Intimidation d'électeurs, harcèlement de candidats de l'opposition... Dans un climat de peur, le parti au pouvoir en Éthiopie semblait bien parti pour remporter les élections générales de dimanche, un scrutin qui devrait probablement marquer le début d'une seconde décennie aux commandes de l'homme fort depuis 1991 et premier ministre actuel, Meles Zenawi.

Les chefs de l'opposition disent craindre une répétition du scénario de 2005: le scrutin avait alors débouché sur une vague de répression postélectorale, avec l'arrestation d'une centaine de responsables politiques et militants de l'opposition et la mort de 193 personnes dans les manifestations ayant suivi le décompte des voix.

Cinq ans plus tard, le Front révolutionnaire démocratique du peuple éthiopien (EPRDF) réuni autour de Meles Zenawi, l'ancienne rébellion arrivée au pouvoir après avoir renversé le dictateur Mengistu Hailé Mariam, le «Négus rouge», dément toute manipulation ou répression et maintien que tous ont pu s'exprimer librement. Mais en cours de campagne, deux membres de l'opposition ont été tués dans des circonstances mystérieuses.

En 2005, l'opposition, qui avait alors le vent en poupe, avait remporté un nombre de sièges sans précédent. Mais le scrutin a été suivi par une répression policière à la hauteur de ce succès, suscitant la peur dans la population, majoritairement rurale, de ce vaste pays d'Afrique de l'Est.

Depuis, l'opposition dit avoir été muselée, rappelant l'adoption de lois sur la société civile, restreignant le champ d'action des ONG, ainsi que de lois liberticides sur la presse.

«Les gens sont tellement terrifiés qu'ils veulent juste que l'élection se termine afin de retourner à leurs vies misérables», déplore Berhanu Nega, ancien responsable politique en exil aux États-Unis, condamné à mort par contumace en Éthiopie.

Berhanu Nega, élu conseiller municipal en 2005, fut l'un des responsables politiques et journalistes arrêtés dans la répression postélectorale. Initialement inculpé pour trahison et tentative de génocide, il a ensuite été condamné pour incitation à la violence et a passé deux ans et demi en prison. En décembre dernier, il a été condamné à mort par contumace pour appartenance à un groupe terroriste et participation à un complot en vue d'assassiner des responsables gouvernementaux.

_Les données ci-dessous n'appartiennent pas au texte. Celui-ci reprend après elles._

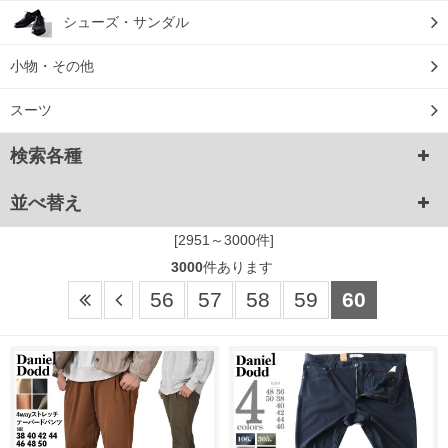
シューズ・サンダル
小物・その他
スーツ
検索各種
並べ替え
[2951～3000件]
3000
件あります
56
57
58
59
60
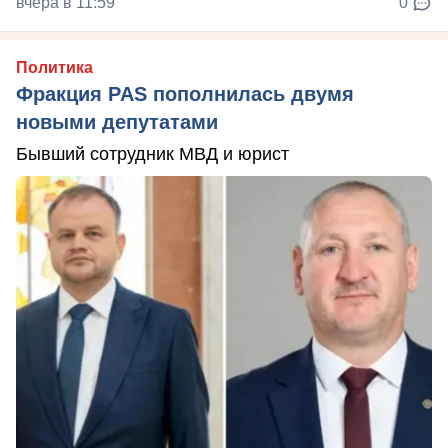
вчера в 11:59
0
Политика
Фракция PAS пополнилась двумя
новыми депутатами
Бывший сотрудник МВД и юрист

Cherchant à convaincre la communauté internationale que le scrutin sera équitable, Addis Abeba joue la carte de la transparence: elle a autorisé la venue d'observateurs de l'Union européenne et de l'Union africaine, aux côtés de 40 000 observateurs locaux.

Jeudi, dernier jour de campagne, les responsables de Medrek, la coalition de l'opposition rassemblant huit partis, ont pourtant affirmé que des responsables du parti-État faisaient pression sur les électeurs, les contraignant à s'engager par écrit à voter pour l'EPRDF, tandis que les membres du Front se voyaient délivrer plusieurs cartes d'électeur par personne...

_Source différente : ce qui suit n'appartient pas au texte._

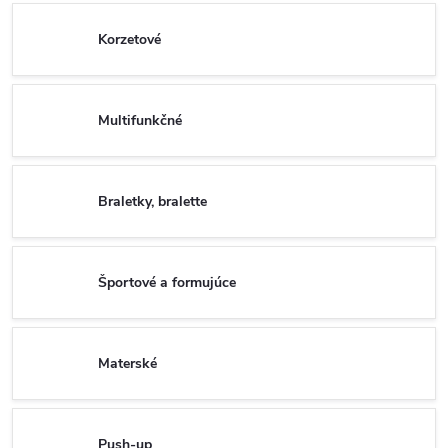
Korzetové
Multifunkčné
Braletky, bralette
Športové a formujúce
Materské
Push-up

«S'il y a des tentatives de truquer l'élection, l'opposition et la population resteront vigilantes», a averti Beyene Petros, président de Medrek.

À cela, le porte-parole du gouvernement Shimeless Kemal a répondu en qualifiant les dirigeants de l'opposition de «menteurs pathologiques».

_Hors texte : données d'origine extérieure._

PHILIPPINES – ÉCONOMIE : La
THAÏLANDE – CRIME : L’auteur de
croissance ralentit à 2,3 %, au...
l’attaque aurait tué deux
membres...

Le Front a fait campagne sur des promesses de croissance économique et de développement agricole dans cette Éthiopie où l'immense majorité des 85 millions d'habitants sont ruraux, s'engageant à lutter contre la pauvreté et pour la démocratie et la bonne gouvernance.

Fréquemment critiquée pour ses violations récurrentes des droits de l'homme, l'Éthiopie n'en reste pas moins un allié des États-Unis dans la lutte contre le terrorisme et Meles Zenawi, l'ex-dirigeant rebelle tigréen, l'incarnation de la stabilité dans une région chaotique.

Addis Abeba et Washington font donc intérêt commun dans la très instable Somalie, que ni l'un ni l'autre ne veulent voir tomber totalement aux mains de l'islam extrémiste, et où l'Éthiopie est intervenue militairement en 2006, avant de se retirer l'année dernière. Addis Abeba est par ailleurs lourdement dépendante de l'aide internationale, dont la majeure partie est d'origine américaine.

Depuis les 19 ans qu'il est au pouvoir, le régime de Meles Zenawi a été confronté à nombre d'épreuves: sécheresses et famines, tensions avec l'Érythrée sur la frontière commune contestée, rébellions ethniques dans cet immense pays-mosaïque... Commandant déjà d'une poigne de fer la «grande puissance» militaire régionale et fin diplomate, Meles Zenawi a récemment rajouté du lustre à sa carrure internationale, représentant de l'Afrique lors du sommet de Copenhague sur le climat.